Guevaras Ansichten werden in der Folge noch radikaler. Er vertritt einen zentralistischen und schnellstmöglichen Übergang zum Sozialismus und eine moralische Mobilisierung des neuen Menschen. Er will die Lehre der Planwirtschaft umsetzen und treibt die vollständige Verstaatlichung der kubanischen Wirtschaft voran. Folge: Zucker- und Getreideproduktion gehen zurück. Freiräume für kleine Unternehmen, eine Lohndifferenzierung nach Leistung, lehnt er ab. Er reist nach China, in die Tschechoslowakei und die Sowjetunion, in die DDR, nach Nordkorea und Ungarn, schließt Handels- und Kreditvereinbarungen ab. Das Land richtet sich mehr und mehr nach der Sowjetunion aus, die Vorbereitungen zur Stationierung russischer Atomwaffen auf Kuba löst 1962 die Kubakrise aus.

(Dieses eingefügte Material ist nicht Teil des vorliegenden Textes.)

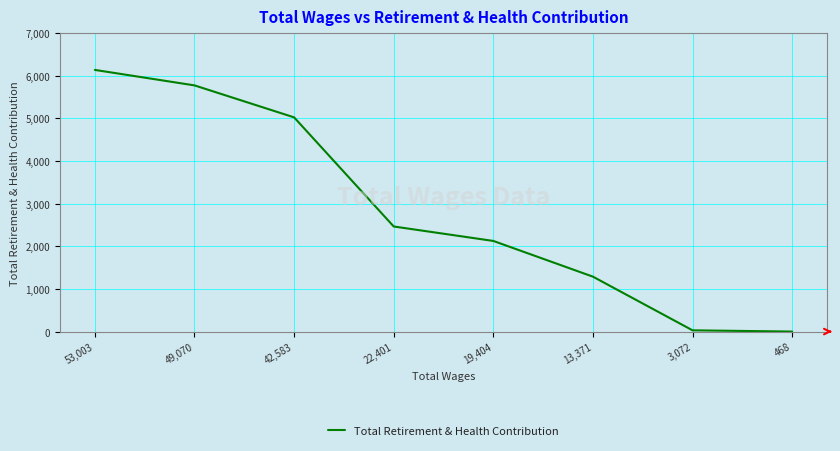

Where is the data nearest to the value 3069?

22,401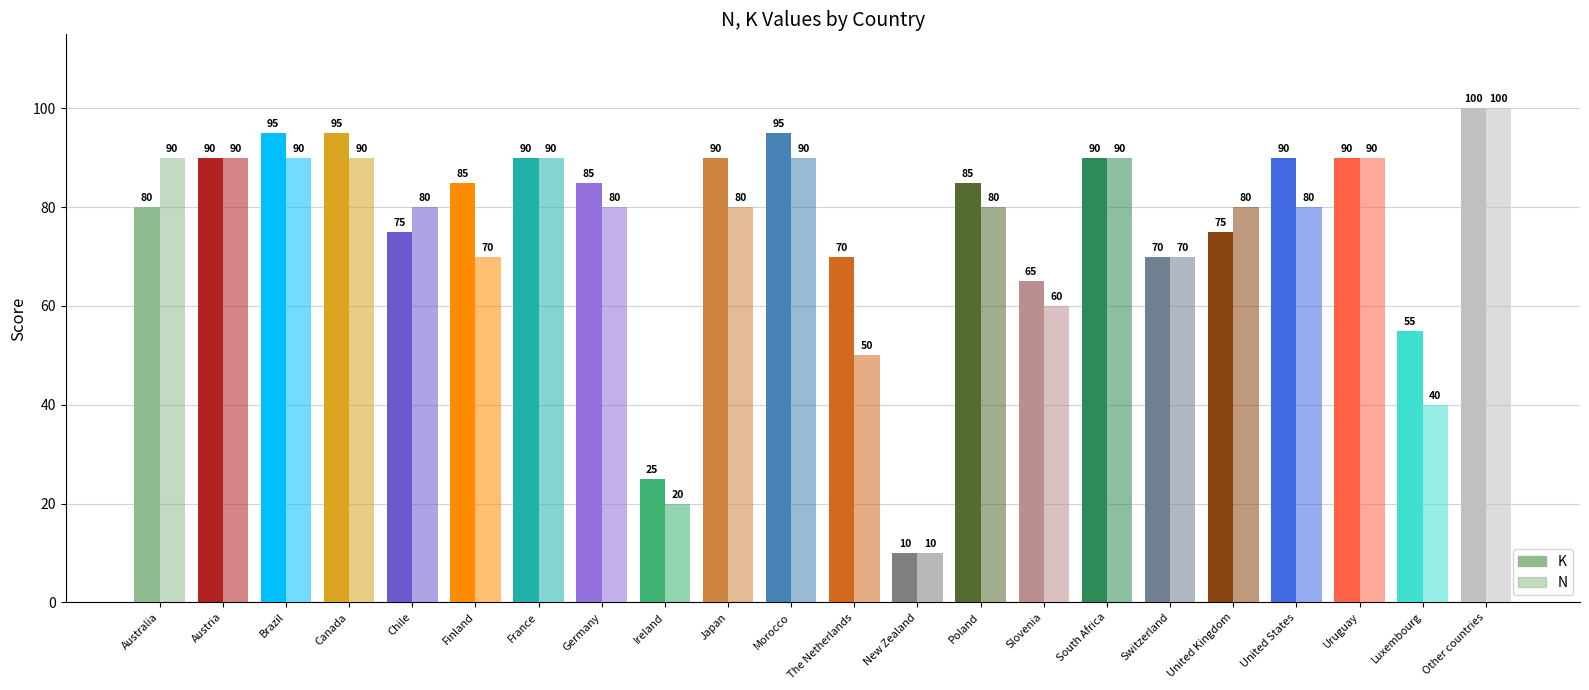

True or false: K has a value of 29 at Luxembourg.

False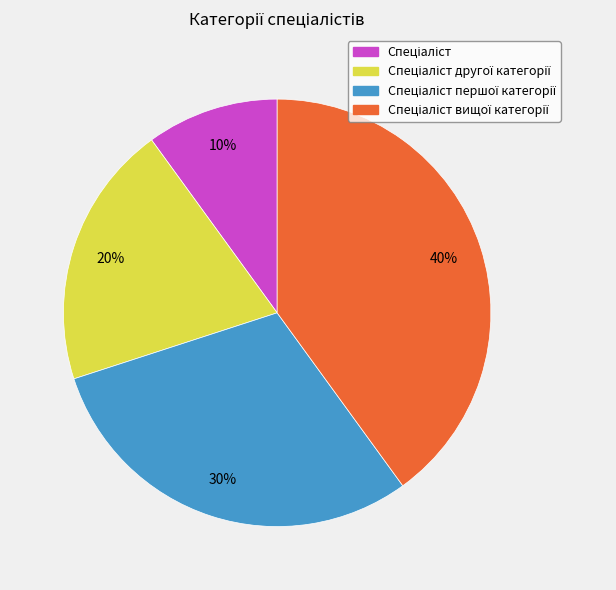

To the nearest percent, what is the average slice percentage?

25%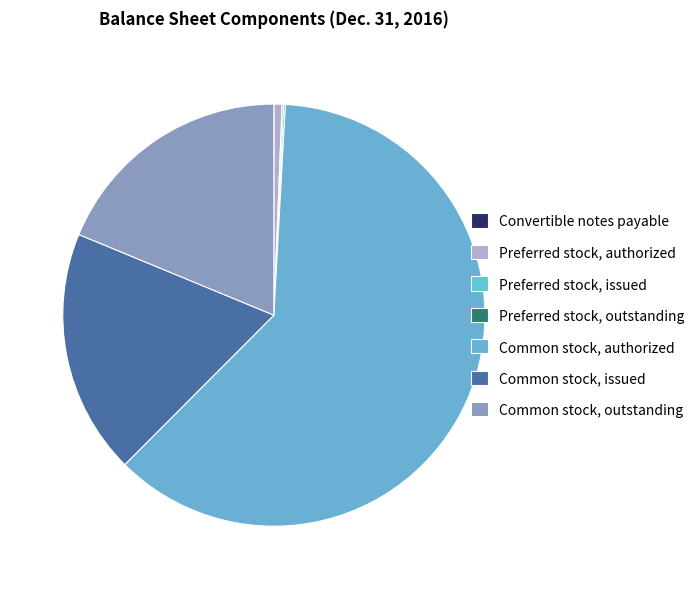

The Common stock, issued slice represents 19% of the pie. True or false?

True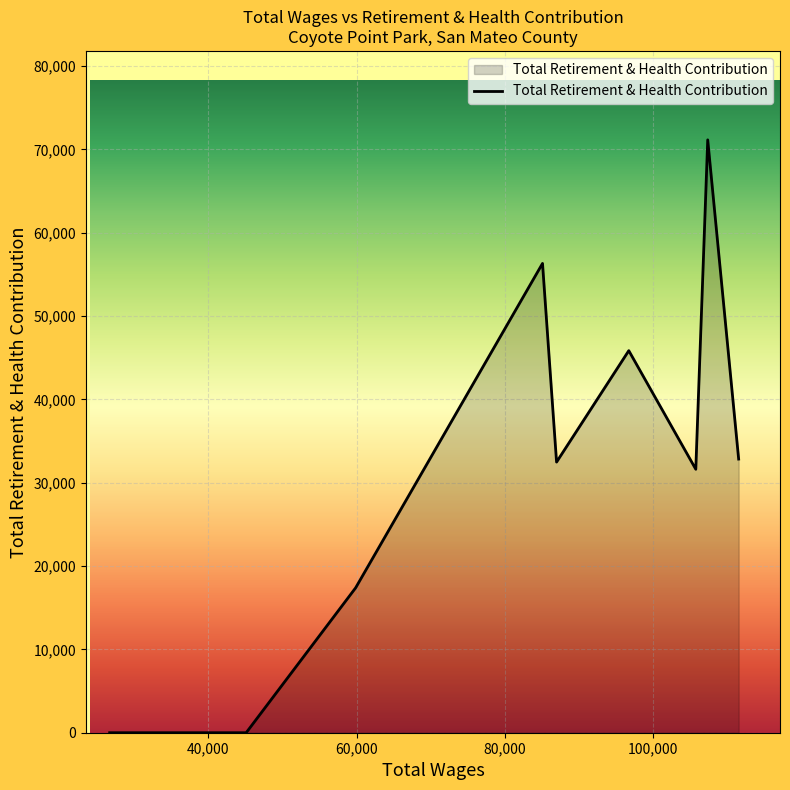

What is the maximum value shown in the chart?

71133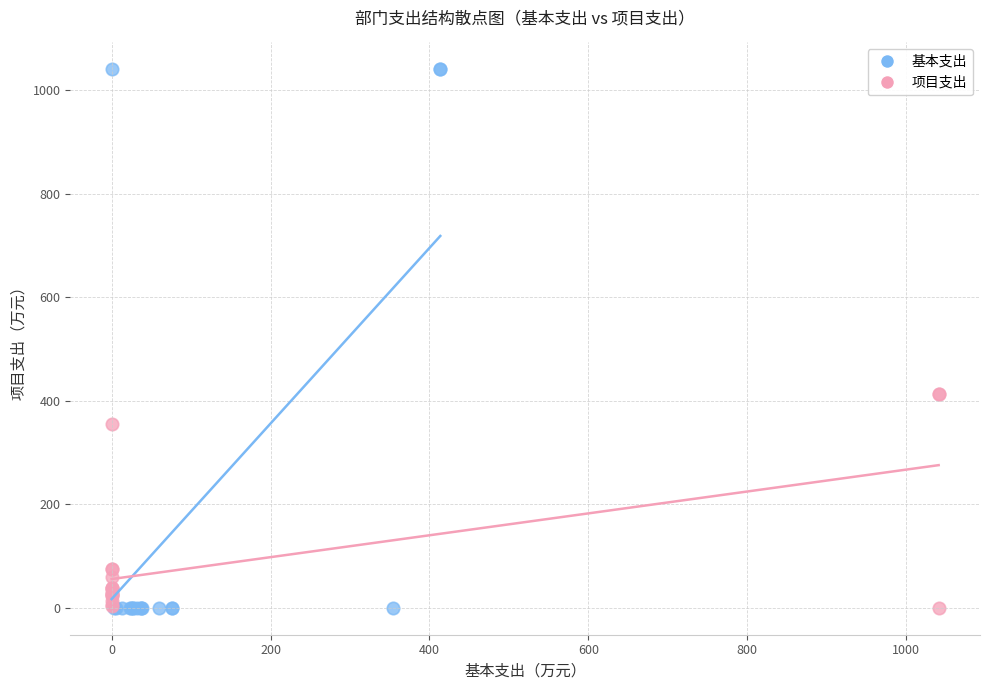

What are all the series names shown in the legend?

基本支出, 项目支出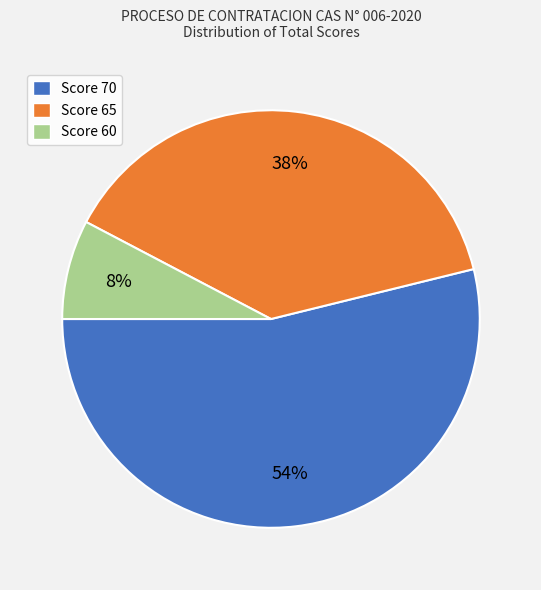

Is there a majority slice in this chart?

Yes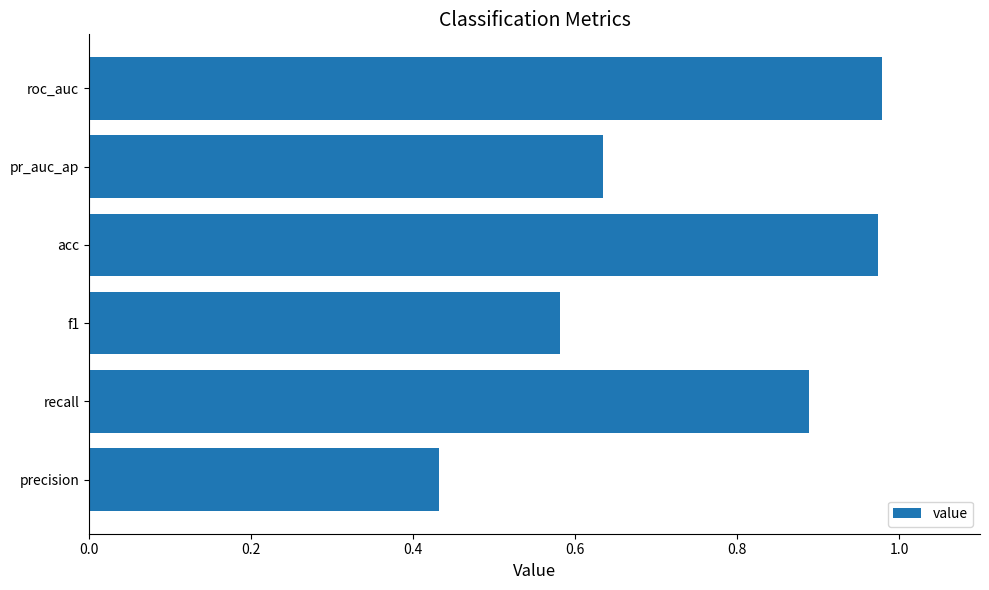

The value at roc_auc is 0.5. True or false?

False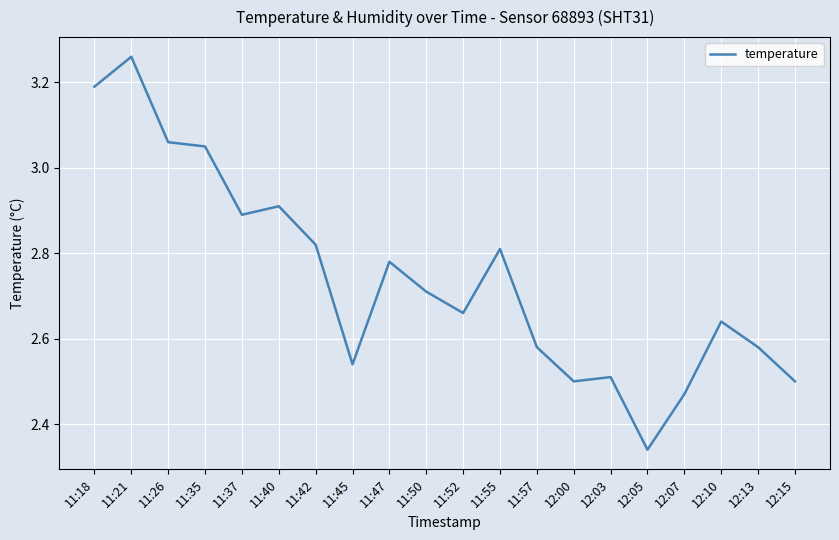

What is the change in value from 11:45 to 11:55?

+0.3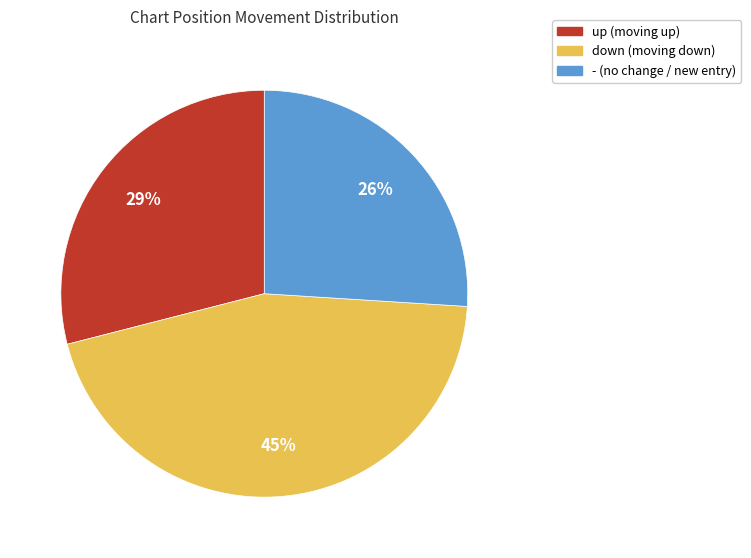

What is the largest slice in the pie chart?

down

In Bolivien gefangen und erschossen
Der Abstieg beginnt, als er sich immer mehr in Konfrontation zu Castro begibt. Der treibt schließlich 1964 die Zuckerrohrproduktion voran und verschiebt die angestrebte Industrialisierung um mindestens zehn Jahre. In seiner Rede vor der UN 1964 bekennt sich Guevara zur revolutionären Gewalt als Mittel internationaler Politik und fordert die Übertragung der kubanischen Revolution auf andere Länder.
Auch mit den Sowjets gerät er immer mehr in einen offenen Konflikt. Und so entscheidet er sich – für die meisten überraschend – alle Ämter niederzulegen. Er verlässt das Land und geht in den Kongo, kehrt schließlich noch einmal nach Kuba zurück und geht dann auf seine letzte und verhängnisvolle Reise nach Bolivien. Seine Erfahrungen aus den Zeiten der Rebellenarmee will er auf das südamerikanische Land übertragen. Doch seine Erwartungen werden enttäuscht. Weder die einheimischen Bauern, die Bergarbeiter noch die Kommunistische Partei Boliviens schließen sich ihm an. Die kleine Truppe gerät in den Hinterhalt, Guevara wird am 8. Oktober 1967 nach einem Gefecht mit dem Militär gefangen genommen. Tags darauf wird er von einem Feldwebel der bolivianischen Armee auf Weisung des bolivianischen Präsidenten René Barrientos Ortuño erschossen.